▸ WRITTEN TASK: Starting at the beginning of the data and ending with the line that contains "Sustainability", set out every line as a numbered list, omitting any blank lines.

▸ SUPPLIED DATA:
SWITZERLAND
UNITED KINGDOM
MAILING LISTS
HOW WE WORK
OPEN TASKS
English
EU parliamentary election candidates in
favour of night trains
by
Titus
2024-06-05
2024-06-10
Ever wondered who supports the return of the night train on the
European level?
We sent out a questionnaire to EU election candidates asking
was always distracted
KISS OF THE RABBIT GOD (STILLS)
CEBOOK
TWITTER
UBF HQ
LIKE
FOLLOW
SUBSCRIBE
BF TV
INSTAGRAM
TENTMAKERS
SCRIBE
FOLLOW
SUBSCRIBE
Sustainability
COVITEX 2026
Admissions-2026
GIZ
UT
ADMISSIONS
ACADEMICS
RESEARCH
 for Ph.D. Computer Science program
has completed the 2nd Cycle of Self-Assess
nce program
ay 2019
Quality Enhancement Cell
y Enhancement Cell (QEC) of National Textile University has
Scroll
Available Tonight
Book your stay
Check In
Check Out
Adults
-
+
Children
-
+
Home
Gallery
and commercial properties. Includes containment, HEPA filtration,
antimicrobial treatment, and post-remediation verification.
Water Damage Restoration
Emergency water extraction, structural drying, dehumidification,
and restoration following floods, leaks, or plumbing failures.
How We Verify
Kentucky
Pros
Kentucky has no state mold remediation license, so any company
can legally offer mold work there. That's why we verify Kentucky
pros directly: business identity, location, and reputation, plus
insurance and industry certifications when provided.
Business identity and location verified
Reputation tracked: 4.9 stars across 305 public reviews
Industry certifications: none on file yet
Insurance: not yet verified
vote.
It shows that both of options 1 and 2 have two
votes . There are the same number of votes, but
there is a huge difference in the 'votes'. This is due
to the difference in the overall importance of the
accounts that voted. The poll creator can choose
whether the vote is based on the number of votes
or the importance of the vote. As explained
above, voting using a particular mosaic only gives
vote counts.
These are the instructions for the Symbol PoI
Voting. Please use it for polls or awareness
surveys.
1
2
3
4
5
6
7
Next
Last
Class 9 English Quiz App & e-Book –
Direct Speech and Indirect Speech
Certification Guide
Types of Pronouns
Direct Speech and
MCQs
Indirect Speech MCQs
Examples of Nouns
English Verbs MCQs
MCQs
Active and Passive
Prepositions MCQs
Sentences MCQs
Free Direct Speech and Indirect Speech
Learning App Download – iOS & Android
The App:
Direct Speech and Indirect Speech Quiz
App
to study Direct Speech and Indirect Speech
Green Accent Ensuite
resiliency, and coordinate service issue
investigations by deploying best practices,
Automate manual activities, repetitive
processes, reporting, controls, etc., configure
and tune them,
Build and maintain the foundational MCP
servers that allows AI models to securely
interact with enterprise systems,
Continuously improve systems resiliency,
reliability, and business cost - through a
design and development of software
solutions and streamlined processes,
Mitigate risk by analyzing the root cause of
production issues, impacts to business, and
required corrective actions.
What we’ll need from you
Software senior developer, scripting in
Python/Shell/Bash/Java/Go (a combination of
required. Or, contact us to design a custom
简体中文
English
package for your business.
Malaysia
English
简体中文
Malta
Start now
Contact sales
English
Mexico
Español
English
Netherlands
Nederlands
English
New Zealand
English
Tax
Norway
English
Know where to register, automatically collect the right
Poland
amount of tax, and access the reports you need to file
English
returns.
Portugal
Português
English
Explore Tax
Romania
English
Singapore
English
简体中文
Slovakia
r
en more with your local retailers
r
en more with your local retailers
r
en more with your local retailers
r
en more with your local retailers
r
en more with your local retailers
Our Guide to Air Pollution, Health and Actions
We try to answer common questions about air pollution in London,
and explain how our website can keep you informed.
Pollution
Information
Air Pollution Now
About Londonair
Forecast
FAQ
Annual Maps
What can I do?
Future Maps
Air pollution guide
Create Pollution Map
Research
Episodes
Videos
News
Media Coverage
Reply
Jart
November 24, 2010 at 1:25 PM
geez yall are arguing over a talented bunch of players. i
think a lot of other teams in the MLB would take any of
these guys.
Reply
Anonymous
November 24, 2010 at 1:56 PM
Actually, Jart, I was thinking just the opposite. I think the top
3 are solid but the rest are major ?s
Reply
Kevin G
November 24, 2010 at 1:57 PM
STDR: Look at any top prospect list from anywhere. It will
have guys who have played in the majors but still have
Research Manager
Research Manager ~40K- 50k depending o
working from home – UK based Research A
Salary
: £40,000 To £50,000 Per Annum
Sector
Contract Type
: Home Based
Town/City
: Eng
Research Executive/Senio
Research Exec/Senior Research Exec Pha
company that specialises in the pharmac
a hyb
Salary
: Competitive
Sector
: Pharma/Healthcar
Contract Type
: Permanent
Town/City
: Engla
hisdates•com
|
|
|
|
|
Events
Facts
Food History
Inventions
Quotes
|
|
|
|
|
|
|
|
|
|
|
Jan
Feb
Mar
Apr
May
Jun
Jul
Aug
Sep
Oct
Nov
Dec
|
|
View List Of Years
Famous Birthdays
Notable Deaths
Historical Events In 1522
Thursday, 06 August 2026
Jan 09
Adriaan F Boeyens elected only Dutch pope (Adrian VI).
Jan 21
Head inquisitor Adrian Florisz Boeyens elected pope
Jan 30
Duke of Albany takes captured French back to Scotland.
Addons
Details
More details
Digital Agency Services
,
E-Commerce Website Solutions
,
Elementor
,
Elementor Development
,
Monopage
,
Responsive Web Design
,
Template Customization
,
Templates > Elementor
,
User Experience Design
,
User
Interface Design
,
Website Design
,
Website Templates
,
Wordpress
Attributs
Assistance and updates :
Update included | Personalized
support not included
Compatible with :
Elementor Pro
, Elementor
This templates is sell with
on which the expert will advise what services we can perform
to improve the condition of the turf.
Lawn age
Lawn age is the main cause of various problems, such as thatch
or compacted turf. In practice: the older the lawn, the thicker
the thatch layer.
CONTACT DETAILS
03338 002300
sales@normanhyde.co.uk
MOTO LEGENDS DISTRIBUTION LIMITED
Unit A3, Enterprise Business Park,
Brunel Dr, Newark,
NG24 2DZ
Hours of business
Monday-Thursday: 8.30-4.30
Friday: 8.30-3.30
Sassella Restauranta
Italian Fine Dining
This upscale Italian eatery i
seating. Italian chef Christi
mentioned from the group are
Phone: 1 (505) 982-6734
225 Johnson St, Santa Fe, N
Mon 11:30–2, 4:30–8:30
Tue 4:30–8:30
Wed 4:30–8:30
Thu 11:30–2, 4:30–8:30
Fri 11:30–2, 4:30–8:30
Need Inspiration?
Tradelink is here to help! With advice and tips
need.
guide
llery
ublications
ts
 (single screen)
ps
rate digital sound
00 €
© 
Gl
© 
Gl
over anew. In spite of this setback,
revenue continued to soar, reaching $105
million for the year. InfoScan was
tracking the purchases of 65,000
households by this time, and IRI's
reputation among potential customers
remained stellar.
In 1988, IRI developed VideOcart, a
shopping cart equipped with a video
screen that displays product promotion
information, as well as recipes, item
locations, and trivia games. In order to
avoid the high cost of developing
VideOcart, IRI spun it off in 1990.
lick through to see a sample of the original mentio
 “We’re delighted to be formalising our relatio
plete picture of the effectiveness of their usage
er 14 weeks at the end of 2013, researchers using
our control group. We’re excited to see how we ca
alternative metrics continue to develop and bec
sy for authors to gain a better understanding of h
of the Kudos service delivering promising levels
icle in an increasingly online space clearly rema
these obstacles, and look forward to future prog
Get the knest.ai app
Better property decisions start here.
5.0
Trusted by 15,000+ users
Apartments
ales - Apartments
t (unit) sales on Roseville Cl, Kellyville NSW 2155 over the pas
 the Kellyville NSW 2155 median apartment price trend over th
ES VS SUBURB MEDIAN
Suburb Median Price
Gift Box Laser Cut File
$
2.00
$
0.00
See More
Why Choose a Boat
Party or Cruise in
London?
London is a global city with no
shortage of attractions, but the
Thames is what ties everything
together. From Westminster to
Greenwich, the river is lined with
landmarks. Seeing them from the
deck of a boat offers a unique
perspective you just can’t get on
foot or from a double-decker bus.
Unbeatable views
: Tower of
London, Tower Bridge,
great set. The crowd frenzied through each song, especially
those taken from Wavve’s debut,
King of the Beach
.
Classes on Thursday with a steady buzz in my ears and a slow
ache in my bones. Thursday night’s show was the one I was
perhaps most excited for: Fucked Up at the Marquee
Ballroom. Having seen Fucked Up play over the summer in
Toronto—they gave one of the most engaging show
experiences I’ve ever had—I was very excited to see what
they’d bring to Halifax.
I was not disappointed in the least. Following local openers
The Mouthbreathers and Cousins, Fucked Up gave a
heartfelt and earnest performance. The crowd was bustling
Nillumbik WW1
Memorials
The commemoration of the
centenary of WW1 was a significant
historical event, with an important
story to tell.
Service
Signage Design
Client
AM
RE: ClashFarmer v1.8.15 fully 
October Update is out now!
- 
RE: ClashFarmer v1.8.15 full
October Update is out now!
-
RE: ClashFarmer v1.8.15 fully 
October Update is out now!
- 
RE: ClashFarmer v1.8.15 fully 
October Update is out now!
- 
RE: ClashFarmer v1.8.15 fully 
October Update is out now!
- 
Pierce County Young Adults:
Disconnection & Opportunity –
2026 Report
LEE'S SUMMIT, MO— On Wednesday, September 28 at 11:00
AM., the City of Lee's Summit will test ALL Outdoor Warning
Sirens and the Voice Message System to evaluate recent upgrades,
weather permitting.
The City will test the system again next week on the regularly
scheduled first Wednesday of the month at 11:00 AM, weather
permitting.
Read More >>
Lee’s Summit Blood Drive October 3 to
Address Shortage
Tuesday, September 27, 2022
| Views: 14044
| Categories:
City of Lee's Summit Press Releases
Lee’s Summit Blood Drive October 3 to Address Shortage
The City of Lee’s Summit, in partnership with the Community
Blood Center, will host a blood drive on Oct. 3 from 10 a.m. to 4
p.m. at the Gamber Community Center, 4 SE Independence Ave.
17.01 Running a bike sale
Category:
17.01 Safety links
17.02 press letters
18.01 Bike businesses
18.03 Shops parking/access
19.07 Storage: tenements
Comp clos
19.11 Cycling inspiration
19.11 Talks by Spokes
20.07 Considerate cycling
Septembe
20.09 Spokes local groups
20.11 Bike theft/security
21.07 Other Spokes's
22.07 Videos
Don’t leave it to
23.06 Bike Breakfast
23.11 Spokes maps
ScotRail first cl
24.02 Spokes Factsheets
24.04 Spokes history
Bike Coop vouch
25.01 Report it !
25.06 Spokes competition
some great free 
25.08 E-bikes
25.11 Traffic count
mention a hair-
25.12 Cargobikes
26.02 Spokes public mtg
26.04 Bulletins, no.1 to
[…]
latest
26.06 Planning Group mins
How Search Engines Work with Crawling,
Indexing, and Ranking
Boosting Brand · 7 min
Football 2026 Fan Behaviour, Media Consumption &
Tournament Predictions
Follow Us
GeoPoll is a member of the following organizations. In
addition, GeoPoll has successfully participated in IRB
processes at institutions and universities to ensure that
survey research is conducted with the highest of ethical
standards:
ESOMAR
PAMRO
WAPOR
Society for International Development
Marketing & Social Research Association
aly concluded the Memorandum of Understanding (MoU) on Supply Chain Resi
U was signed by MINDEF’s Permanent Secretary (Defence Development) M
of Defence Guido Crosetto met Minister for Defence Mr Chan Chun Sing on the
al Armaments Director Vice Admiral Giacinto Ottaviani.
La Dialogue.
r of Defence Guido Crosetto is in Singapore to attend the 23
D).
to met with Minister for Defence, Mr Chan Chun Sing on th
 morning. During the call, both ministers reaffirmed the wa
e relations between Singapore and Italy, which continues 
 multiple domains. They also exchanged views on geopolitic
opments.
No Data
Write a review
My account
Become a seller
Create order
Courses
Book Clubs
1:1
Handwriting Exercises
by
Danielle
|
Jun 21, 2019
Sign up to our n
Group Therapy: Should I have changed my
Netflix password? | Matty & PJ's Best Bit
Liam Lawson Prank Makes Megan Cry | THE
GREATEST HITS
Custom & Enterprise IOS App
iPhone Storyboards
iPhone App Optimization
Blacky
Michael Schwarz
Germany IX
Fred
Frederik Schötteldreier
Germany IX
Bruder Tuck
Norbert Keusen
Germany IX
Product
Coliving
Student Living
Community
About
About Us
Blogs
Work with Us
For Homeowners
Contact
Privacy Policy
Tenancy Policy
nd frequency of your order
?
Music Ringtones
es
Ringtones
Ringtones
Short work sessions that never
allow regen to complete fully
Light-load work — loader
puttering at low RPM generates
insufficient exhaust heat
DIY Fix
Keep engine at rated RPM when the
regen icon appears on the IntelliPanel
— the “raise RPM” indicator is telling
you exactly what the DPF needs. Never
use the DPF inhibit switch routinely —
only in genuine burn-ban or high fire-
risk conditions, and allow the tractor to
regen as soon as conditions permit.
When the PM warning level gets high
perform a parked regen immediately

▸ ANSWER TO THIS TASK:
1. SWITZERLAND
2. UNITED KINGDOM
3. MAILING LISTS
4. HOW WE WORK
5. OPEN TASKS
6. English
7. EU parliamentary election candidates in
8. favour of night trains
9. by
10. Titus
11. 2024-06-05
12. 2024-06-10
13. Ever wondered who supports the return of the night train on the
14. European level?
15. We sent out a questionnaire to EU election candidates asking
16. was always distracted
17. KISS OF THE RABBIT GOD (STILLS)
18. CEBOOK
19. TWITTER
20. UBF HQ
21. LIKE
22. FOLLOW
23. SUBSCRIBE
24. BF TV
25. INSTAGRAM
26. TENTMAKERS
27. SCRIBE
28. FOLLOW
29. SUBSCRIBE
30. Sustainability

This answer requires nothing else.